What the task requires:
Swap every "threshold" in the material below for "cutoff", and leave everything else unchanged.

-------

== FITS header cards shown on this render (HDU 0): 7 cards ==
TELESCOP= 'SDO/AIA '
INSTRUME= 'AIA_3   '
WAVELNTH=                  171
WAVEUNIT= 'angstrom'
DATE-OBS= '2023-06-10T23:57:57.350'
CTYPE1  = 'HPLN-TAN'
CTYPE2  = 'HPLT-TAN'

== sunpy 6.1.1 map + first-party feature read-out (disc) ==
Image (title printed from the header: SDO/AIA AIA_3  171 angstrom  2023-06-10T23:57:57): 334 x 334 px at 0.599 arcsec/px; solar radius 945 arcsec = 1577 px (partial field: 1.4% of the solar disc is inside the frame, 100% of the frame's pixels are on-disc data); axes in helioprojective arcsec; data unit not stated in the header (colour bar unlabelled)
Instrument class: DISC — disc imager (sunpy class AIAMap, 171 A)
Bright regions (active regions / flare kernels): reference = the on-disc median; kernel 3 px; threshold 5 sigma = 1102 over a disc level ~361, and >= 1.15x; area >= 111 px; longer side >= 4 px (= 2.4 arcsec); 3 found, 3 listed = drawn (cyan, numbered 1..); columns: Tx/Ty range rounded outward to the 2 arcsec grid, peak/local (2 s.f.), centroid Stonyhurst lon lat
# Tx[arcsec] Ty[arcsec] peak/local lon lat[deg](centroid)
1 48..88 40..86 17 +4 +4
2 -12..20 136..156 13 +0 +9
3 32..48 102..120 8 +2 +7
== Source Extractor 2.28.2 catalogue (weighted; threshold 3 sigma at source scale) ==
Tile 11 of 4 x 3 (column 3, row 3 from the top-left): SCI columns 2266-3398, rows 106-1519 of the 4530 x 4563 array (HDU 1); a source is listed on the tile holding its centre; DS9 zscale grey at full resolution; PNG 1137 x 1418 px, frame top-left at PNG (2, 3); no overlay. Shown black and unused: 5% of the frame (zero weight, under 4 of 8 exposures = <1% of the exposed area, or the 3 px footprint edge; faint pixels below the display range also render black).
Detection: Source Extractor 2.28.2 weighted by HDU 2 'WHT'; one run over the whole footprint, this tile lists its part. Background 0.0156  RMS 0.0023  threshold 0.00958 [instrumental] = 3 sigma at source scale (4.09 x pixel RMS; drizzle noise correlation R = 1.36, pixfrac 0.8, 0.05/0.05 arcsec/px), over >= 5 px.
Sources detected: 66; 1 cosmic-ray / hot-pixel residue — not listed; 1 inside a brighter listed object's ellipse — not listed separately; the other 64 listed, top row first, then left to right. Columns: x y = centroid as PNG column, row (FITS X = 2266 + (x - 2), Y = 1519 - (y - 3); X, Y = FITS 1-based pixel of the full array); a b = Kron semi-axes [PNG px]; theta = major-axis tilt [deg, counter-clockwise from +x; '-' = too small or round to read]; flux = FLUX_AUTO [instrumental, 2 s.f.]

-------

Full answer:
== FITS header cards shown on this render (HDU 0): 7 cards ==
TELESCOP= 'SDO/AIA '
INSTRUME= 'AIA_3   '
WAVELNTH=                  171
WAVEUNIT= 'angstrom'
DATE-OBS= '2023-06-10T23:57:57.350'
CTYPE1  = 'HPLN-TAN'
CTYPE2  = 'HPLT-TAN'

== sunpy 6.1.1 map + first-party feature read-out (disc) ==
Image (title printed from the header: SDO/AIA AIA_3  171 angstrom  2023-06-10T23:57:57): 334 x 334 px at 0.599 arcsec/px; solar radius 945 arcsec = 1577 px (partial field: 1.4% of the solar disc is inside the frame, 100% of the frame's pixels are on-disc data); axes in helioprojective arcsec; data unit not stated in the header (colour bar unlabelled)
Instrument class: DISC — disc imager (sunpy class AIAMap, 171 A)
Bright regions (active regions / flare kernels): reference = the on-disc median; kernel 3 px; cutoff 5 sigma = 1102 over a disc level ~361, and >= 1.15x; area >= 111 px; longer side >= 4 px (= 2.4 arcsec); 3 found, 3 listed = drawn (cyan, numbered 1..); columns: Tx/Ty range rounded outward to the 2 arcsec grid, peak/local (2 s.f.), centroid Stonyhurst lon lat
# Tx[arcsec] Ty[arcsec] peak/local lon lat[deg](centroid)
1 48..88 40..86 17 +4 +4
2 -12..20 136..156 13 +0 +9
3 32..48 102..120 8 +2 +7
== Source Extractor 2.28.2 catalogue (weighted; cutoff 3 sigma at source scale) ==
Tile 11 of 4 x 3 (column 3, row 3 from the top-left): SCI columns 2266-3398, rows 106-1519 of the 4530 x 4563 array (HDU 1); a source is listed on the tile holding its centre; DS9 zscale grey at full resolution; PNG 1137 x 1418 px, frame top-left at PNG (2, 3); no overlay. Shown black and unused: 5% of the frame (zero weight, under 4 of 8 exposures = <1% of the exposed area, or the 3 px footprint edge; faint pixels below the display range also render black).
Detection: Source Extractor 2.28.2 weighted by HDU 2 'WHT'; one run over the whole footprint, this tile lists its part. Background 0.0156  RMS 0.0023  cutoff 0.00958 [instrumental] = 3 sigma at source scale (4.09 x pixel RMS; drizzle noise correlation R = 1.36, pixfrac 0.8, 0.05/0.05 arcsec/px), over >= 5 px.
Sources detected: 66; 1 cosmic-ray / hot-pixel residue — not listed; 1 inside a brighter listed object's ellipse — not listed separately; the other 64 listed, top row first, then left to right. Columns: x y = centroid as PNG column, row (FITS X = 2266 + (x - 2), Y = 1519 - (y - 3); X, Y = FITS 1-based pixel of the full array); a b = Kron semi-axes [PNG px]; theta = major-axis tilt [deg, counter-clockwise from +x; '-' = too small or round to read]; flux = FLUX_AUTO [instrumental, 2 s.f.]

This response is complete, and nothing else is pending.